# Has Anyone Tried Out Sakai Ichimonji?



## JanusInTheGarden (Aug 5, 2012)

I was hoping to see if anyone has every played with a Sakai Ichimonji White Steel Gyuto? Thinking about picking one eventually to play with/practice improving my sharpening technique on. Price is at a point where if I mess it up then I won't be on suicide/homocide watch and I can practice thinning with a shinogi line before trying it out on the knife I really want to improve. Might be better off trying new techniques on the white Tojiro but I'm scared that at that price point the tojiro is just total junk.

http://www.ebay.com/itm/Japanese-SA...221?pt=LH_DefaultDomain_0&hash=item58934213b5


----------



## knyfeknerd (Aug 5, 2012)

I'm pretty sure the Tojiro(at least the yanagi) in white has this silly sandpaper raised up line where the shinogi line should be.


----------



## JanusInTheGarden (Aug 5, 2012)

Hooray for quality!


----------



## bkdc (Aug 5, 2012)

I own Ichimonji single-beveled knives. They are solid knives and great for the price. The grind at the heel on my yanagiba is overdone or slightly warped. It doesn't bother me. My deba is fine (it needs a rehandle job), and I have absolutely no complaints about my usuba either. 

I'm sure the fit and finish on the Ichimonji will put the Tojiro to shame. My Tojiro shirogami ITK petty is worth less than the 40 dollars I paid for it.

My only comment on that eBay auction is that the profile of the knife is a little weird. There is way too much curvature at the tip.


----------



## bieniek (Aug 6, 2012)

I owned Ichimonji single-beveled knife. They are solid knives and great for the price. 

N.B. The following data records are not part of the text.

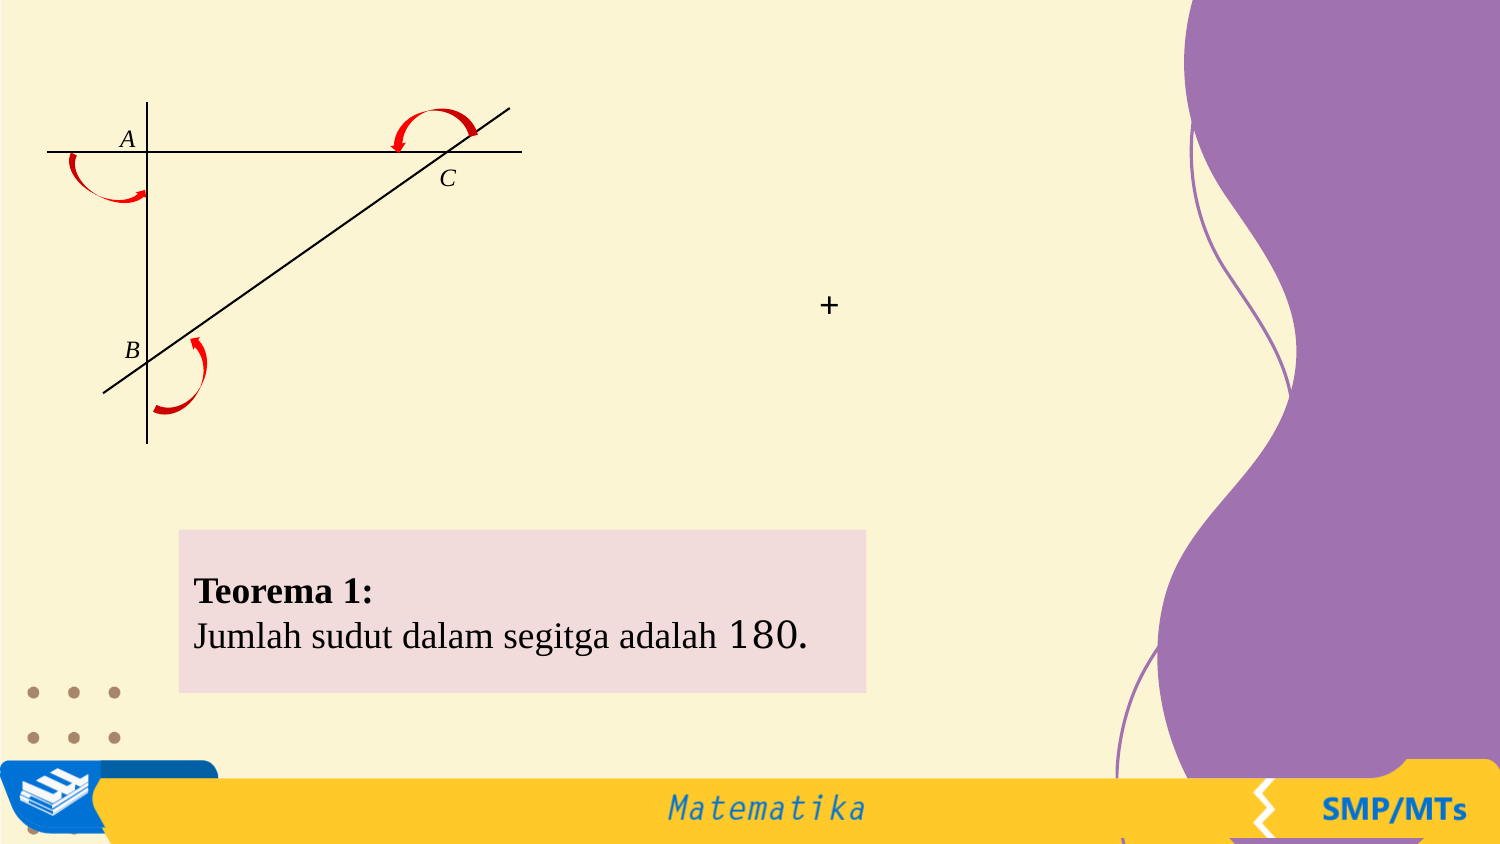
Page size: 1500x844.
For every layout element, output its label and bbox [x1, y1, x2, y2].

text_box [0, 0, 1500, 844]
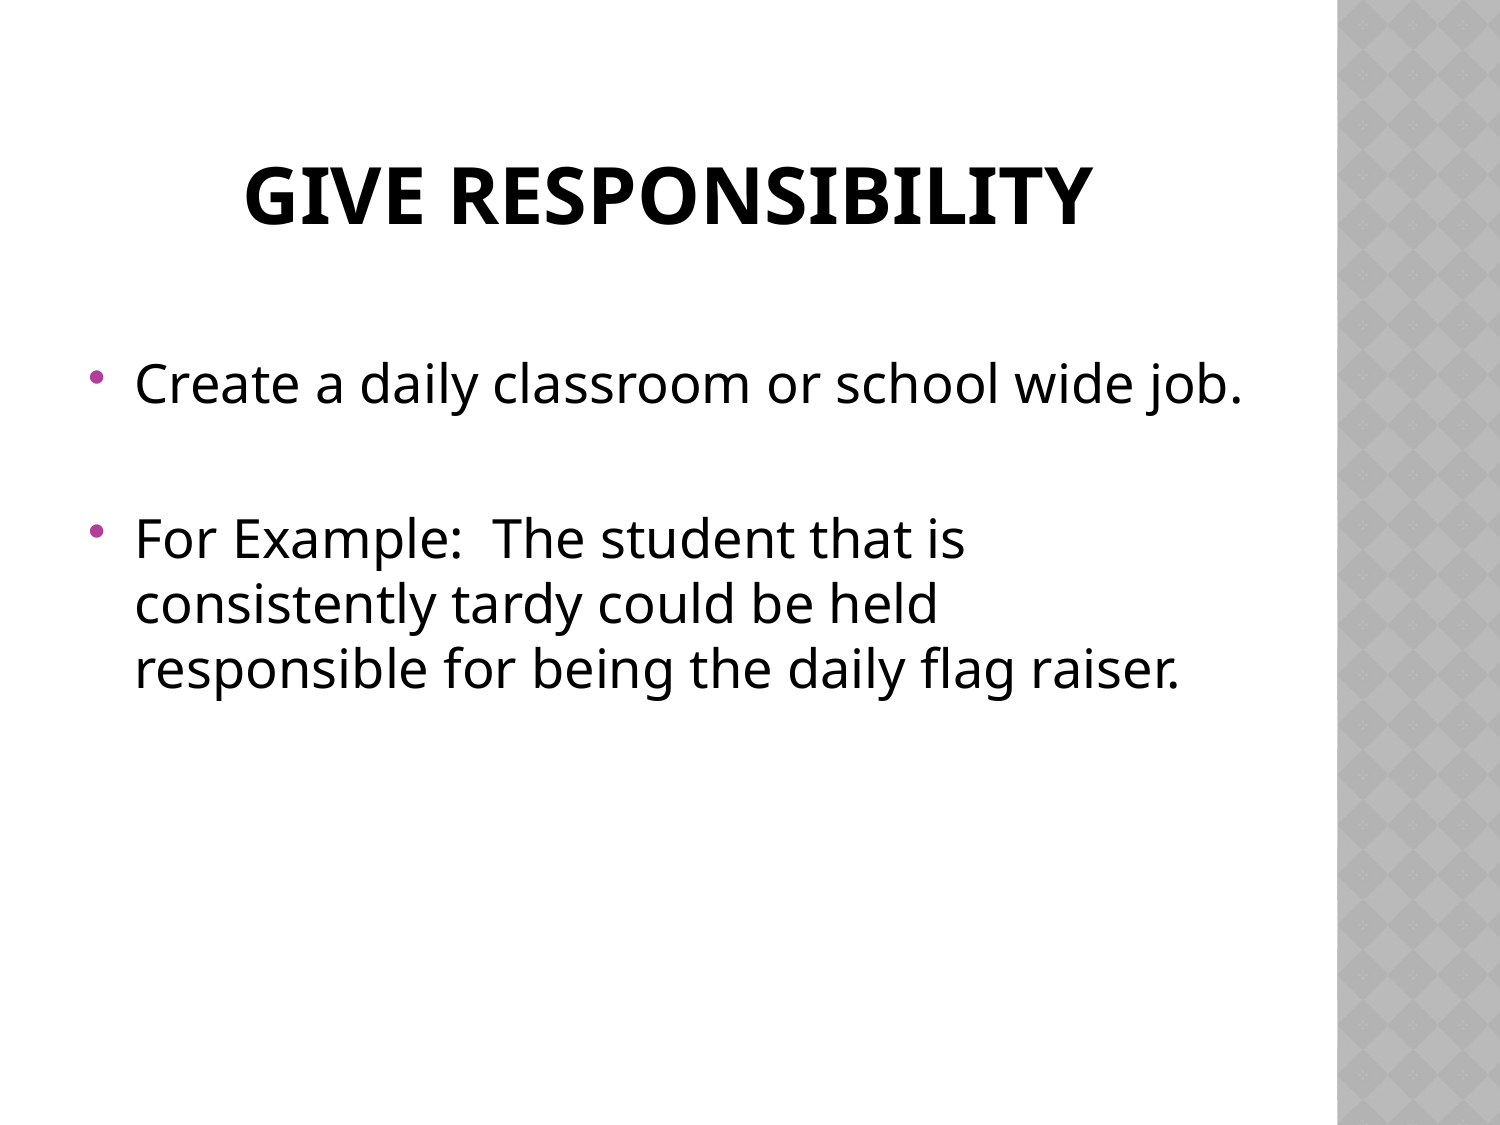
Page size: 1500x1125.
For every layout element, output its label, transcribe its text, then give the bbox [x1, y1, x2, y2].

list Create a daily classroom or school wide job. For Example: The student that is consistently tardy could be held responsible for being the daily flag raiser. [74, 263, 1263, 1060]
title GIVE RESPONSIBILITY [75, 52, 1263, 240]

Apart from details there was nothing wrong with the blades shape or condition, handle was great - really well made.

I sold the knife though.


----------



## stevenStefano (Aug 6, 2012)

I got a lefty usuba of this maker and there was a slight bend in it, but for the price it was worth the risk. The knives Keiichi sells are usually pretty good, might not be very popular names but they generally seem to be pretty good


----------



## Taz575 (Aug 6, 2012)

http://www.ebay.com/itm/Japanese-Sa...013?pt=LH_DefaultDomain_0&hash=item35b996abbd

I've been eyeing something like this for a while!! 4.9oz for that one vs 7.2oz for the clad one you are looking at.


----------



## Mucho Bocho (Aug 6, 2012)

I have the Special Thin Gyuto 210 in white. Its not perfect but is my favorite knife. Its so thin, definitely a push/pull cutter not a rock chop but this regular version would probably rock fine if you wanted?


----------



## JohnnyChance (Aug 6, 2012)

Taz575 said:


> http://www.ebay.com/itm/Japanese-Sa...013?pt=LH_DefaultDomain_0&hash=item35b996abbd
> 
> I've been eyeing something like this for a while!! 4.9oz for that one vs 7.2oz for the clad one you are looking at.

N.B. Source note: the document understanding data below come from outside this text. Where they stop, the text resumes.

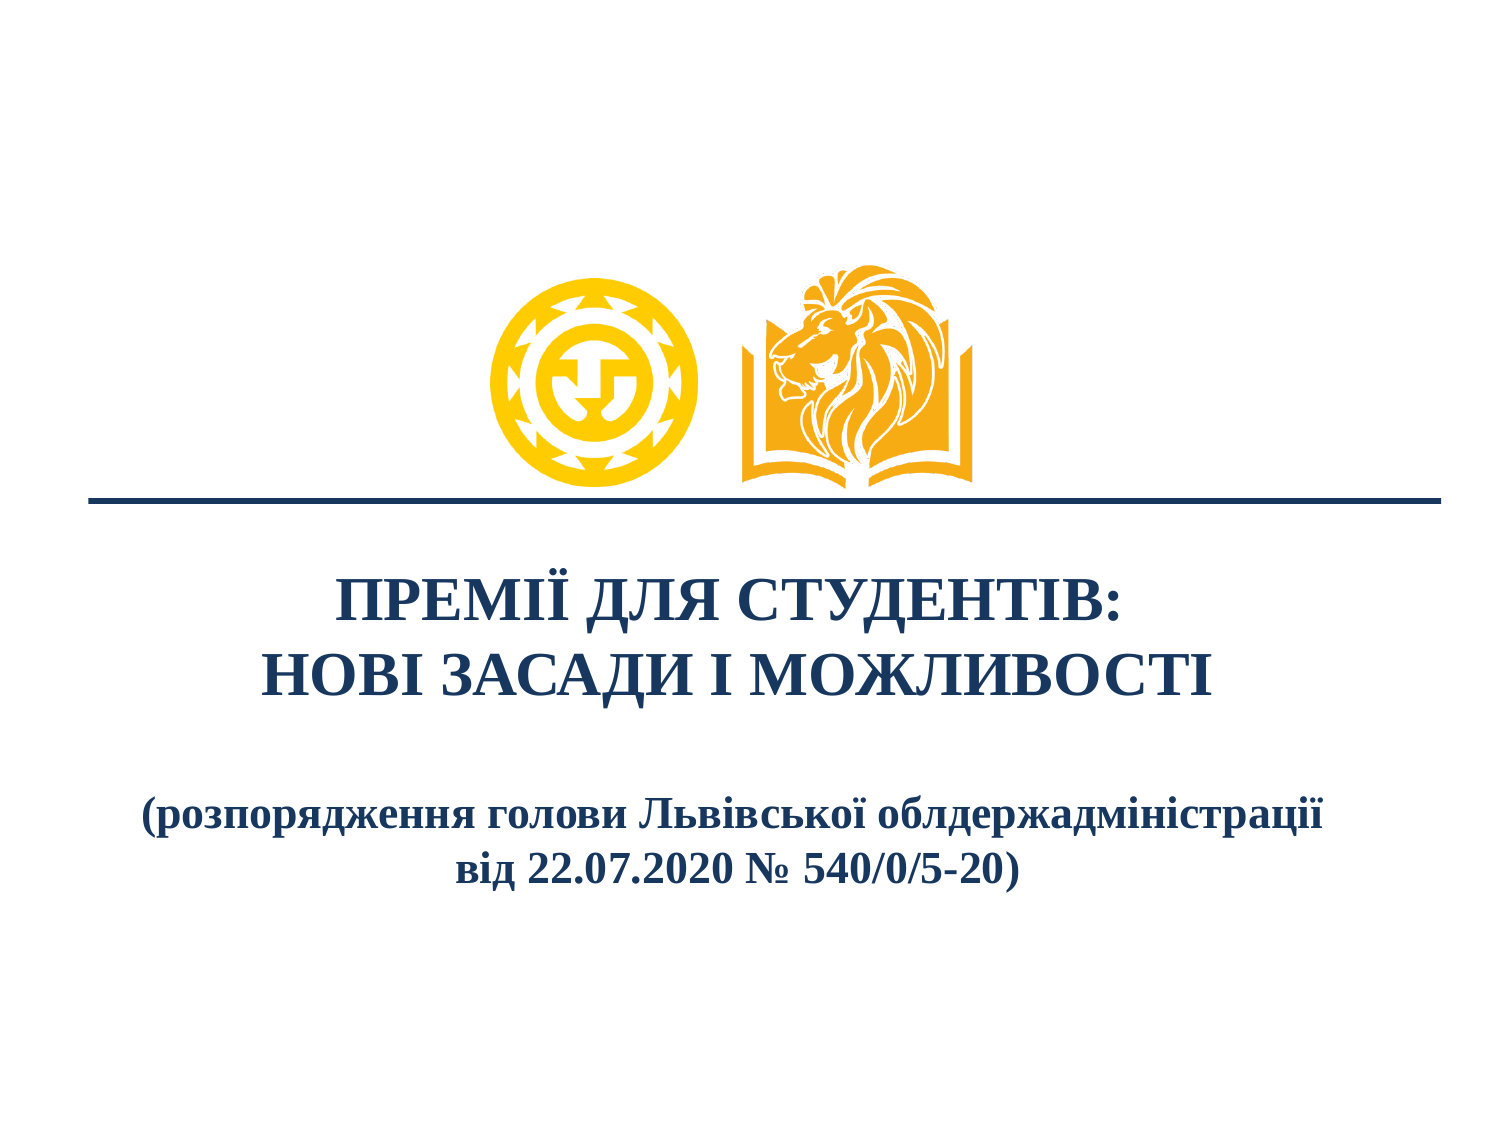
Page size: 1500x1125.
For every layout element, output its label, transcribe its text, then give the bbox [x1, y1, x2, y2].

text_box [88, 498, 1442, 504]
picture [737, 263, 975, 489]
picture [489, 278, 698, 487]
text_box ПРЕМІЇ ДЛЯ СТУДЕНТІВ: НОВІ ЗАСАДИ І МОЖЛИВОСТІ (розпорядження голови Львівської облдержадміністрації від 22.07.2020 № 540/0/5-20) [65, 550, 1412, 929]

I have one of those laying around here somewhere. You can borrow it if you like.


----------



## Taz575 (Aug 6, 2012)

I may take you up on that offer Johnny!! We still got to get together one of these days, too, but I gotta clean my shed first. It looks like a bomb went off in there! Dust, fabric, epoxy, etc all over the place!


----------